Group members: - Ufuk BOMBAR - Caterina LEONELLI - Elif OHRI
This report delves into the development of an efficient search engine based on the Gutenberg books database, a repository containing a substantial volume of diverse literary works. In the context of the ever-expanding digital landscape, search engines play a pivotal role in helping users access pertinent information amidst the vastness of the Internet. As evidenced by the exponential growth in indexed pages, with Google’s index surpassing 8 billion pages in 2004, the need for effective search mechanisms becomes paramount. Search engines serve as filters, allowing users to navigate through the plethora of available in- formation quickly and effortlessly. The challenge lies in delivering relevant results to users, and to achieve this, search engines employ sophisticated algorithms to assess and rank web pages for specific search expressions [2]. This paper explores the intricate process of developing a search engine that not only utilizes advanced technologies but also employs algorithms to ensure precision and relevance in delivering search results. In the subsequent sections, we will delve into the methodologies, technologies, and algorithms employed in the creation of this search engine, emphasizing the significance of relevance and efficiency in handling extensive datasets such as the Gutenberg books database. By leveraging automated programs, known as ”spiders” or ”robots,” to collect information [1], and implementing complex algorithms that are frequently updated and closely guarded [5], our objective is to present a search engine capable of providing users with tailored and pertinent results for a diverse array of search queries.

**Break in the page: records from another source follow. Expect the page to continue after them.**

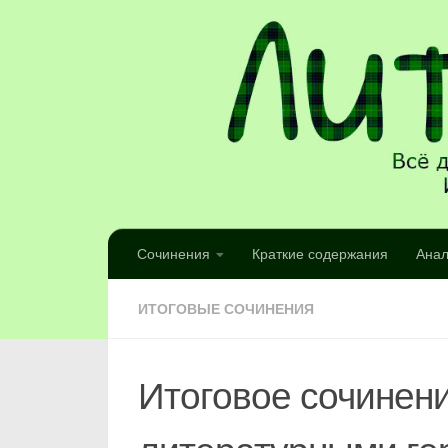
Сочинения
Краткие содержания
Анал
ИТОГОВЫЕ СОЧИНЕНИЯ
Итоговое сочинени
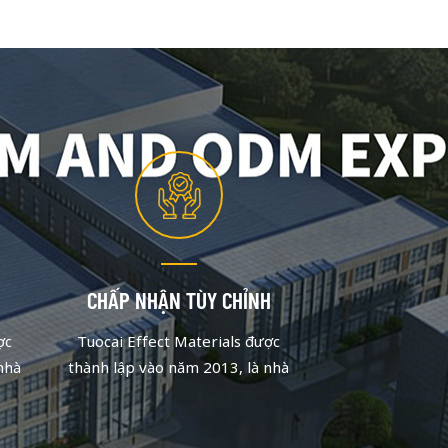
CHẤP NHẬN TÙY CHỈNH
ợc
Tuocai Effect Materials được
nhà
thành lập vào năm 2013, là nhà
rung
sản xuất bột màu nhôm tập trung
Sau
vào chất lượng và đổi mới. Sau
đội
những nỗ lực không ngừng, đội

To run the whole system it is required to have docker installed.
For non-dockerized tests and runs:
- Backend: for tests you need the latest version of go (go1.21.3).
- Frontend: you need the latest version of node and npm installed.
- Script: The script cannot be run outside container, we designed it to be run as a container.
Before running you need to create a .env
file. This should contain the following env variables.
POSTGRES_DB=postgres_database
POSTGRES_USER=daar_user
POSTGRES_PASSWORD=<your random password here>
The project uses docker to run it's components in containers. The files to build, _start, and stop the system can be found in the make file. You can use the following command to run the whole project. (Note that the preprocessing of the book data takes ~2 hours since the full text also downloaded. This is why we also provide a backup version of the postgres database. However we haven't included in the zip since it is very large ~100Mb. If requested this can be provided.)
To build the project
make build
To start the project
make start
Normally when CTRL+C is pressed the containers are shut down gracefully. But if for some reason they continue to run on the background, they can be destroyed by the following command.
make stop
To run the backend unit tests:
cd ./backend # to run the tests you need to be on the backend folder
go test ./.. # run all of the unit tests
cd ./frontend
npm i
npm start
The zip file should contain the README.md, report.pdf, video.mp4.
Github project: https://github.com/RootLeo00/book-web-app-daar Youtube Video Pitch: https://youtu.be/czlfpOTtjmI
The execution of this project has deepened our understanding of efficient result classification and, more importantly, the significant impact that various classifications can have on a search. While it might be more cost-effective and simpler for a search engine site to randomly display pages or results based on word count, freshness, or other straightforward sorting systems, they refrain from doing so. The primary reason for this choice is user-centric ˆa users would not find it useful. The users we aim to satisfy will not be drawn to this search engine unless it provides precise results and optimal assistance.